Some of your friends are probably already this fucked.
Two of my friends have met him, neither one affiliated with the music biz or the media in any way, and both used the same word to describe him. I hate admitting that the word was “dumb,” and I hate recalling I was unreasonably aggressive both times in defending him. But I know what they mean. A lot of smart people think Paul McCartney is dumb, and it’s easy to see why. He doesn’t worry about looking cool. He doesn’t have the defensive armor we expect in people who have been visible all their lives. Like a lot of naturally intense people, he seems to have overcompensated with an almost cartoonishly easygoing manner. His moronic public actions get more attention than his smart ones. I mean, there are great songs on his recent albums, but who the hell listens to them? Nobody. Meanwhile, millions of people around the world watched the Super Bowl when Macca showed up and sang an impromptu duet with Terry Bradshaw of “A Hard Day’s Night.”
Indeed, his flaws are a nonstop source of comic delight. He has no apparent ability to feel shame. If Terry Bradshaw wants to sing, Paul’s game. If he wants to release hit singles so cringingly awful I would rather gnaw off my fingers than type the titles, he goes for it.

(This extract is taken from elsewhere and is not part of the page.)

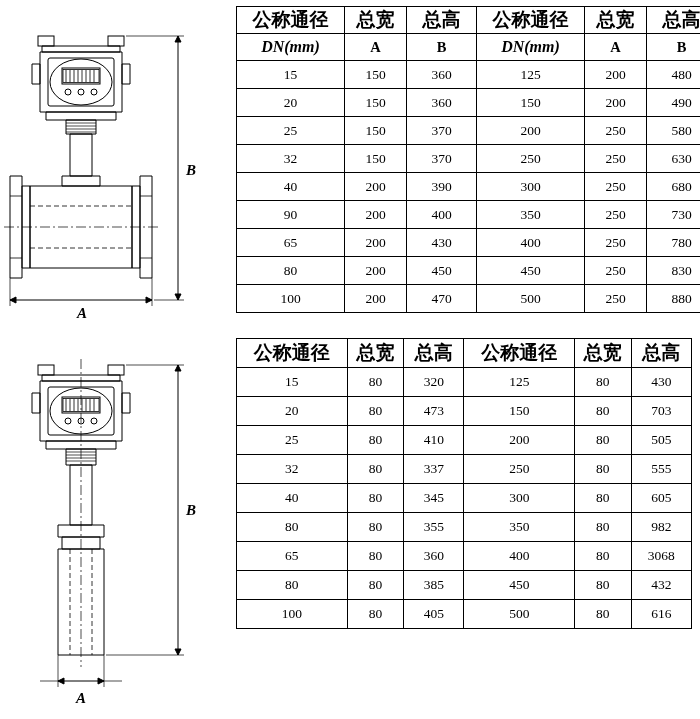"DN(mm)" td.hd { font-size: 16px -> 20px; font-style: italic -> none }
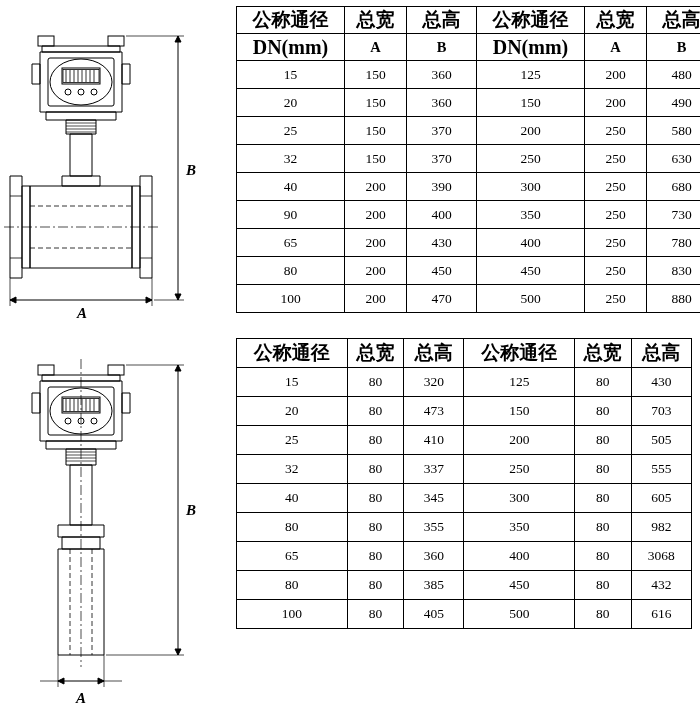"DN(mm）" tr.hdrow { html: none -> <tr> <td>DN(mm）</td> <td>A</td> <td>B</td> <td>DN(mm)</td> <td>A</td> <td>B</td> </tr> }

He sponsored an authorized biography where he detailed how much harder he worked than the other Beatles—he wrote 65 percent of this song, 70 percent of that song. Somebody really should have talked him out of that. Also, during the period he was married to the unspeakable Heather Mills, the
Give My Regards to Broad Street
of Beatle wives, she was clearly goading him into being more of a bitch than he normally is, telling him she’d never heard of songs like “Get Back.” (You’re married to Paul McCartney! Google the man!) That was when Paul began his deeply embarrassing campaign to change the songwriting credit from Lennon-McCartney to McCartney-Lennon.
When he divorced this nightmare of a second wife, her lawyers claimed that, among other cruelties, Paul had gotten angry at her for breastfeeding, allegedly telling her, “They are
my
breasts!” I love that story. Yeah, right—Paul raised his kids on an organic farm with the crunchiest hippie mama who ever lived, so I suspect he was familiar with the concept of nursing. The lawyers should have tried something believable, like “He fell asleep and left the baby on the plane” or “He wrote ‘Say Say Say.’ ”
Of course, anyone can sympathize with the other Beatles. If you’re George, and you wrote a great song like “Taxman,” you have every reason to be furious that Paul dubbed his guitar solo over yours. But so what? Paul just played it better. Paul didn’t even care about claiming the credit—99 percent of listeners assume George played the “Taxman” solo, and apparently that’s always been fine with Paul. (I had no idea until a few years ago, when the Beatles’ engineer Geoff Emerick revealed it in his book
Here, There and Everywhere
.) He let George take the credit; all he wanted was to play the damn thing. “Let It Be”? Not really his style.